--- TO DO ---
Copy all lines holding the word "Michelle" from the entries.
********
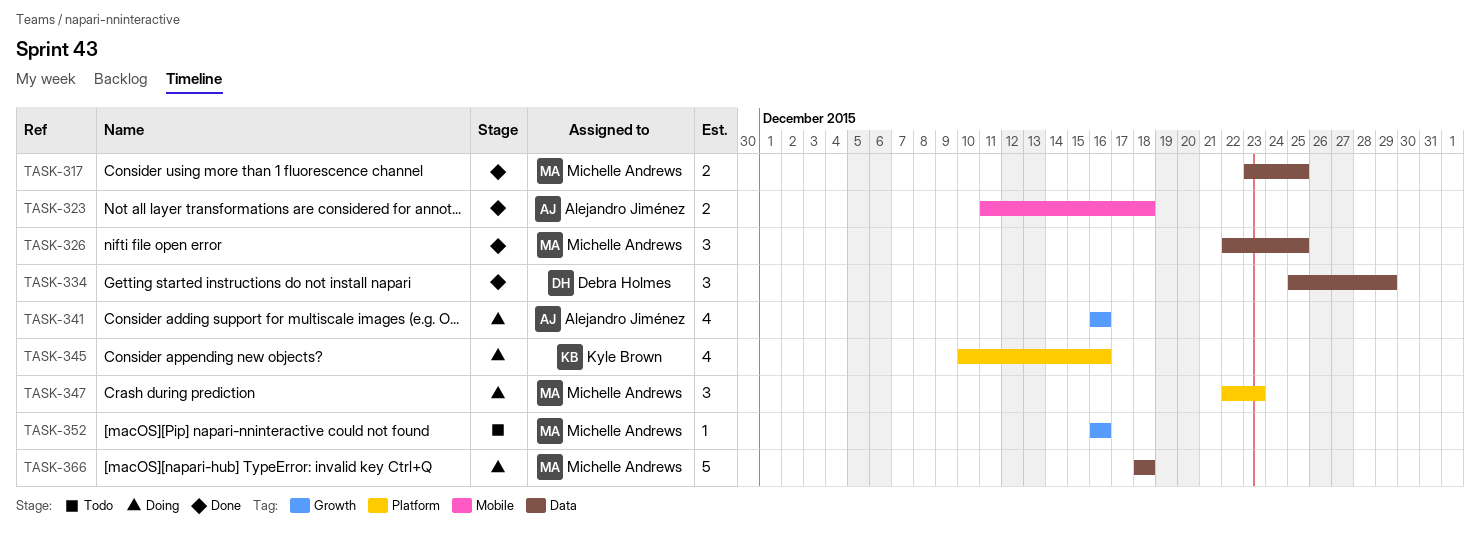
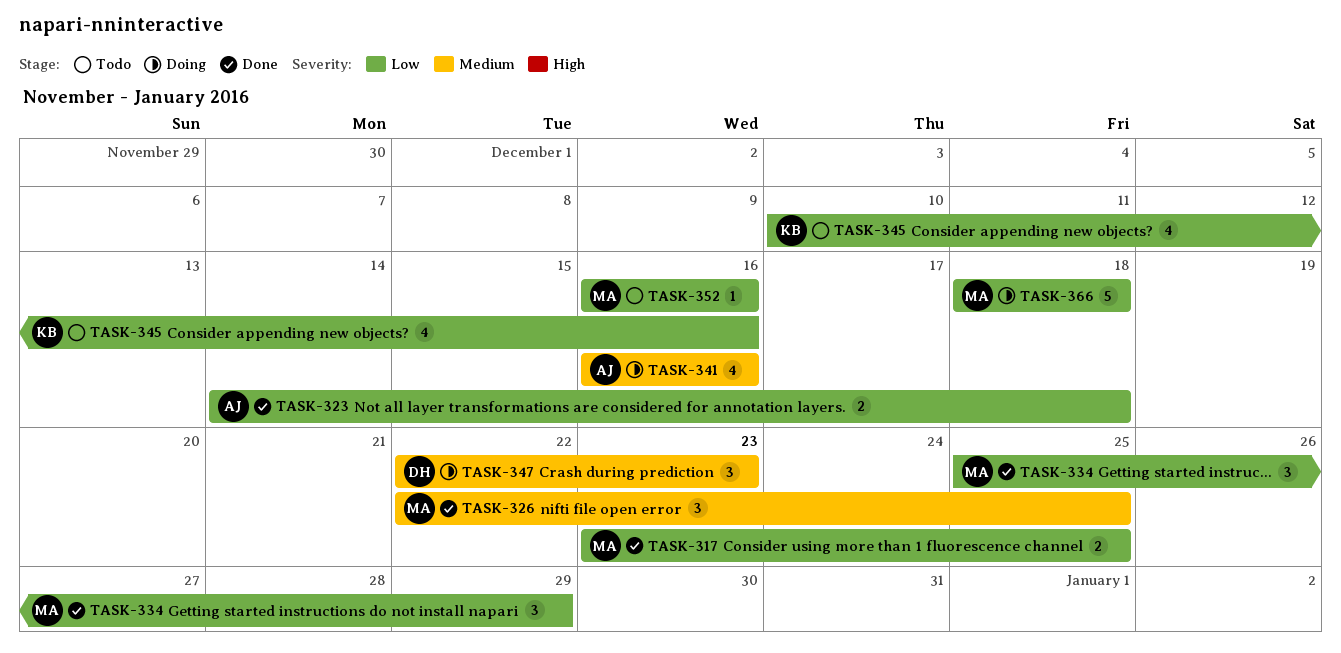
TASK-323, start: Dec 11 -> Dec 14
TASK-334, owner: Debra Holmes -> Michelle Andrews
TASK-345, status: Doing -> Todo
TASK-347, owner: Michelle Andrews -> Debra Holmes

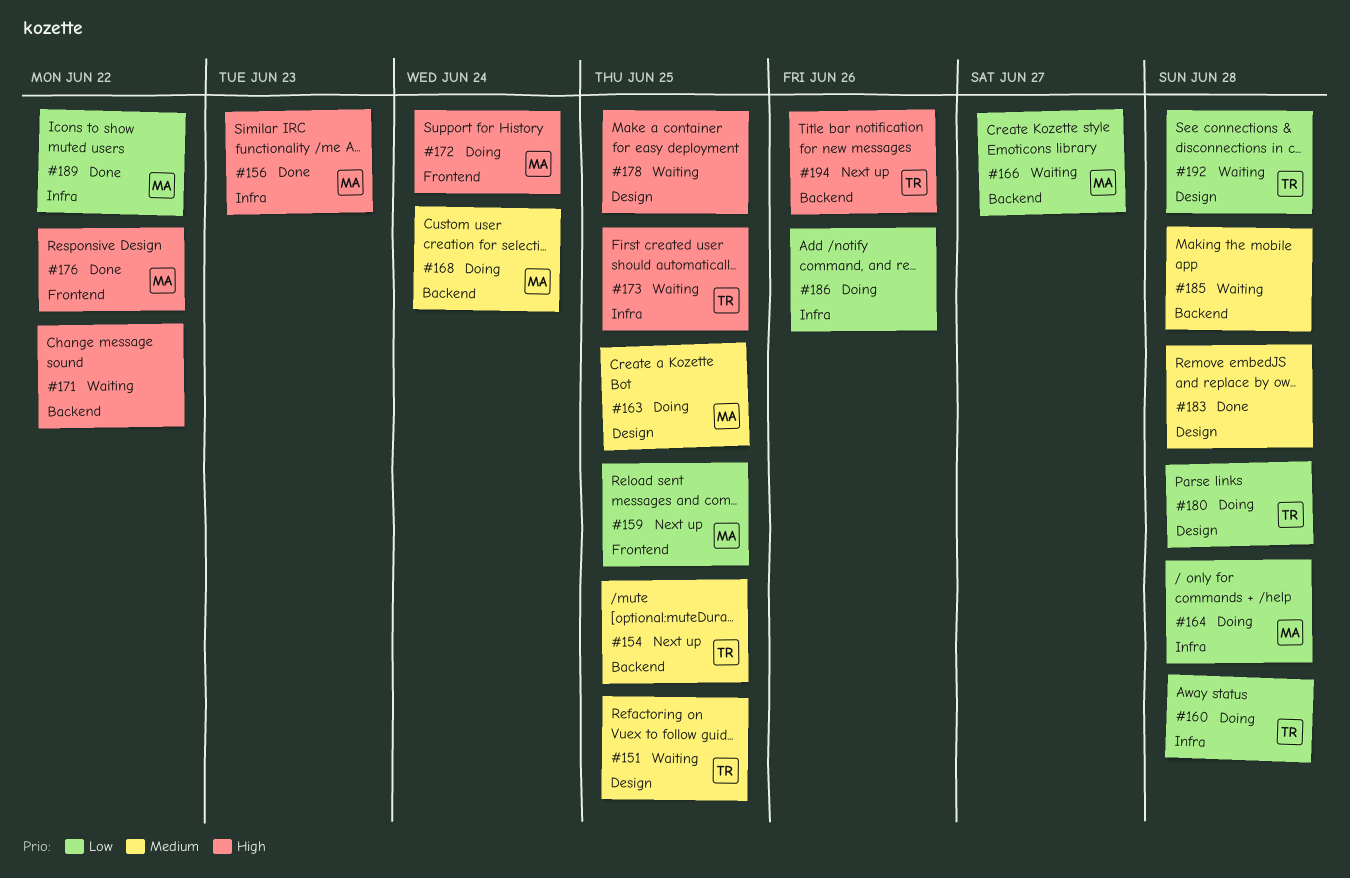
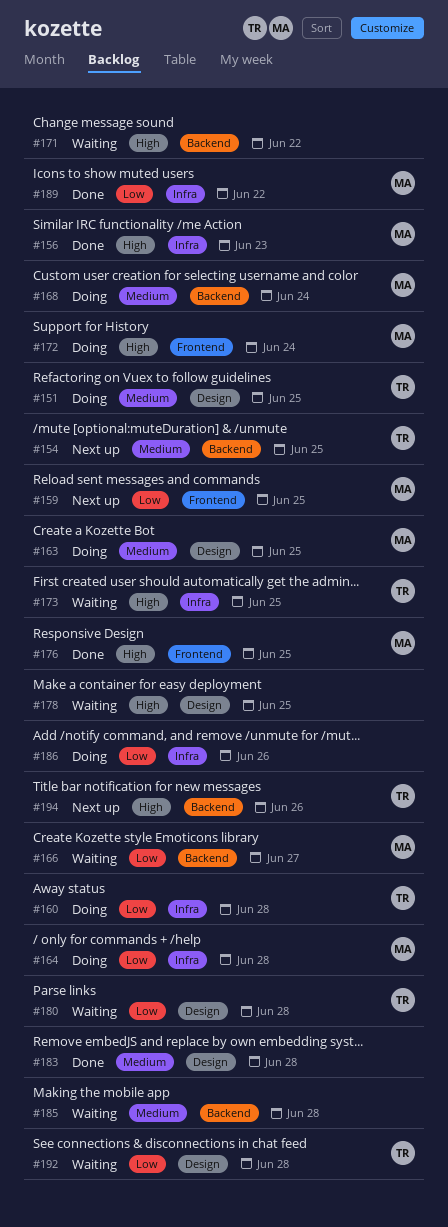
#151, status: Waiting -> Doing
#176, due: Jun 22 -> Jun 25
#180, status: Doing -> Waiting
********
--- COMPLETED TASK ---
TASK-334, owner: Debra Holmes -> Michelle Andrews
TASK-347, owner: Michelle Andrews -> Debra Holmes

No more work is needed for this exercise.